** The data follows **

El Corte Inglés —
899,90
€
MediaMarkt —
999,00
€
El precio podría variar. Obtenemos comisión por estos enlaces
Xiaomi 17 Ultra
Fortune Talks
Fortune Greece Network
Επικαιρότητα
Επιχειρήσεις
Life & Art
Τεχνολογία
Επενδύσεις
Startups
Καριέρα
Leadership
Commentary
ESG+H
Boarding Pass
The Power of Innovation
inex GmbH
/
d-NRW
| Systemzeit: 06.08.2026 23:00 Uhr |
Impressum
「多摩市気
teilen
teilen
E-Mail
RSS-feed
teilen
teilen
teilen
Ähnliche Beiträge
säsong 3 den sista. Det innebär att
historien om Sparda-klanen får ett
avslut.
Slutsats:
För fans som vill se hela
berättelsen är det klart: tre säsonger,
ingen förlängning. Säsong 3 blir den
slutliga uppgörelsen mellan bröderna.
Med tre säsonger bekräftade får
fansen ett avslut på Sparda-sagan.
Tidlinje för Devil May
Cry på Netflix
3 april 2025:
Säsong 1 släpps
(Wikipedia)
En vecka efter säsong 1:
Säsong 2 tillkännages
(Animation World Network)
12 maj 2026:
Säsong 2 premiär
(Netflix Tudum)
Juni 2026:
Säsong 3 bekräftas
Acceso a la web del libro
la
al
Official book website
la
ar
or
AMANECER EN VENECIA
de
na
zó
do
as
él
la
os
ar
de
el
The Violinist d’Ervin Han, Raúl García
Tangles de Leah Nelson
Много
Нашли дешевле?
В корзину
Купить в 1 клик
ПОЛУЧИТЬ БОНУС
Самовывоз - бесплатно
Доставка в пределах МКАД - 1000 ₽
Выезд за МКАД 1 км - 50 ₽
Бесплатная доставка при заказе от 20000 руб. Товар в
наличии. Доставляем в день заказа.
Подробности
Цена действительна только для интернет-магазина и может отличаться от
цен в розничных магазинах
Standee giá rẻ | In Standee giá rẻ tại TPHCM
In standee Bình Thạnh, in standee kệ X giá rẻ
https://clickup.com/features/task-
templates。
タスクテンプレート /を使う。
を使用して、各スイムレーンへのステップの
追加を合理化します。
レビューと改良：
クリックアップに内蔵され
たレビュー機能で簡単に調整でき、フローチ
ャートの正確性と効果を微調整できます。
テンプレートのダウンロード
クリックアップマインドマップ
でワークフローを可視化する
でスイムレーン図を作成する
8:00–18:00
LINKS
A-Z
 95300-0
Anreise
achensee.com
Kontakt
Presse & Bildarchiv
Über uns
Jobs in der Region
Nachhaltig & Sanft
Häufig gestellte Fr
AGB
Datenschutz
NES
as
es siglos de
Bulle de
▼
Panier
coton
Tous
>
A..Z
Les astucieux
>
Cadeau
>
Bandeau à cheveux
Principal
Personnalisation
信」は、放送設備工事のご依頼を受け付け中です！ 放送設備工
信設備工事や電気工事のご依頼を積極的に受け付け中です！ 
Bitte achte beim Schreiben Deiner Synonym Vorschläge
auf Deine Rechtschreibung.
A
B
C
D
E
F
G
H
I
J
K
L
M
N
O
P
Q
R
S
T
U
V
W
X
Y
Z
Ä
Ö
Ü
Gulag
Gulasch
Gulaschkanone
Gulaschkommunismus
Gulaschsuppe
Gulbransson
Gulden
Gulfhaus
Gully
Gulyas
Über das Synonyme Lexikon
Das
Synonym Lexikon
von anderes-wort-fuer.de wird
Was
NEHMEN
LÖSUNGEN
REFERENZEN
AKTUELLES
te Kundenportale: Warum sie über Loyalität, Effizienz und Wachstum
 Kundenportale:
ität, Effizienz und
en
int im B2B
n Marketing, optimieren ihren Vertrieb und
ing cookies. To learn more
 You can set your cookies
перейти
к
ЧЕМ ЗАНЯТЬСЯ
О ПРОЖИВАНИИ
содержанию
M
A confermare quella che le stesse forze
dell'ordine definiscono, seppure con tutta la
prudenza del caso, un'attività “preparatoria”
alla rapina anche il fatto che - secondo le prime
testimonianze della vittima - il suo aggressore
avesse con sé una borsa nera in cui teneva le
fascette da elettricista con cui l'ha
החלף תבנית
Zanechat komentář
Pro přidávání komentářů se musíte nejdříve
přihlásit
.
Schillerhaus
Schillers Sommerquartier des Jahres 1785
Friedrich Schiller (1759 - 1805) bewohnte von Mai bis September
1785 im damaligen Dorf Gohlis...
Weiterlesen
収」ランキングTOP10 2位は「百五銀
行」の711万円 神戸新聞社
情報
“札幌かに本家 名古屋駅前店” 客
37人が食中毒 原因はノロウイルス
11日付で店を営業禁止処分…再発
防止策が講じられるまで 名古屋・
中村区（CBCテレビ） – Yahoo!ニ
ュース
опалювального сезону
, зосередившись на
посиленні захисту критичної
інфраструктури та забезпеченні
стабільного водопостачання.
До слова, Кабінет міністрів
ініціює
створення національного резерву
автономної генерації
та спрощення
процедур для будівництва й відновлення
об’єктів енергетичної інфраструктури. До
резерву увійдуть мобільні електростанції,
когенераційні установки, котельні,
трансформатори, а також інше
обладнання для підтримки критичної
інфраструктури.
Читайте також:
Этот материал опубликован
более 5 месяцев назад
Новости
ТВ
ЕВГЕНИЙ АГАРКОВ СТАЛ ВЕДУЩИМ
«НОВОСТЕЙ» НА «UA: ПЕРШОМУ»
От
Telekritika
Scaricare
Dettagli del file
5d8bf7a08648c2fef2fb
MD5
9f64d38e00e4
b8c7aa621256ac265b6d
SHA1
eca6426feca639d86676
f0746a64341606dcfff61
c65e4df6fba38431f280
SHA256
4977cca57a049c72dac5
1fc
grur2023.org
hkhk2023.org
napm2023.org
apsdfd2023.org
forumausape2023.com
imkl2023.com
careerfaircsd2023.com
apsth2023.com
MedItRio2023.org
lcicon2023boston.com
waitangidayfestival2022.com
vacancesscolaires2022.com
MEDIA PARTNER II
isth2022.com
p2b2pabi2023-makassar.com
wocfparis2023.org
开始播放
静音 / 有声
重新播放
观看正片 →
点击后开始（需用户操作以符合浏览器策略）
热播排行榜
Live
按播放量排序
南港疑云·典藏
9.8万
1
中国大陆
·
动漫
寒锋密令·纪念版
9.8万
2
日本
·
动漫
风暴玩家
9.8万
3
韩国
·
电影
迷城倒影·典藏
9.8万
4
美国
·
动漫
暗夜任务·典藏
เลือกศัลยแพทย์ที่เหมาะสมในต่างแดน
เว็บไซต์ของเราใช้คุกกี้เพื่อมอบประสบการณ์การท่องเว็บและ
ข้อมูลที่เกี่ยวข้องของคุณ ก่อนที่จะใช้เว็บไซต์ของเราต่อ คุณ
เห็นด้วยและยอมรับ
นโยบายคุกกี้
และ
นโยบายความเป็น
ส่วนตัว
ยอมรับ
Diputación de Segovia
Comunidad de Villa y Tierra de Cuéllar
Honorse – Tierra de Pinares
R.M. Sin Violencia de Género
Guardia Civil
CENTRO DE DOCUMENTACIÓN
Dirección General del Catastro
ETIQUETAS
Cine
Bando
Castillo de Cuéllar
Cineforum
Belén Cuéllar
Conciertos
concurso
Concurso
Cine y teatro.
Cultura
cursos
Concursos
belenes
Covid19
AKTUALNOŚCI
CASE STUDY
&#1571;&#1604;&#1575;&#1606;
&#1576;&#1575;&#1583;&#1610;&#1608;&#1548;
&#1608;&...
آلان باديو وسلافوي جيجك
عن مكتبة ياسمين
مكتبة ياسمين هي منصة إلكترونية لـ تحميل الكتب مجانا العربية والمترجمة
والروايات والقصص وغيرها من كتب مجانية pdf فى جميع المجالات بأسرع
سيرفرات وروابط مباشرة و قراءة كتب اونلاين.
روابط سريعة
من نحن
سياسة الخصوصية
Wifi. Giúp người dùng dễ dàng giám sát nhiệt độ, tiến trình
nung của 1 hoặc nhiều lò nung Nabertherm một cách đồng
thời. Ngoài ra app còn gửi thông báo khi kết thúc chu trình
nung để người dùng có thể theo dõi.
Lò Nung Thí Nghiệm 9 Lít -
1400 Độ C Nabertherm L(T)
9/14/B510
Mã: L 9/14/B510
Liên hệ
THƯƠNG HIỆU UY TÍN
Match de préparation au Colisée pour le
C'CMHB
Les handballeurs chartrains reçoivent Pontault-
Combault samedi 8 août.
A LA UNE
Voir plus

** End of The data **

Exercise. Copy the lines word for word, starting with the very first one and ending with the line that contains "För fans som vill se hela". Include that last line.

Written response.
El Corte Inglés —
899,90
€
MediaMarkt —
999,00
€
El precio podría variar. Obtenemos comisión por estos enlaces
Xiaomi 17 Ultra
Fortune Talks
Fortune Greece Network
Επικαιρότητα
Επιχειρήσεις
Life & Art
Τεχνολογία
Επενδύσεις
Startups
Καριέρα
Leadership
Commentary
ESG+H
Boarding Pass
The Power of Innovation
inex GmbH
/
d-NRW
| Systemzeit: 06.08.2026 23:00 Uhr |
Impressum
「多摩市気
teilen
teilen
E-Mail
RSS-feed
teilen
teilen
teilen
Ähnliche Beiträge
säsong 3 den sista. Det innebär att
historien om Sparda-klanen får ett
avslut.
Slutsats:
För fans som vill se hela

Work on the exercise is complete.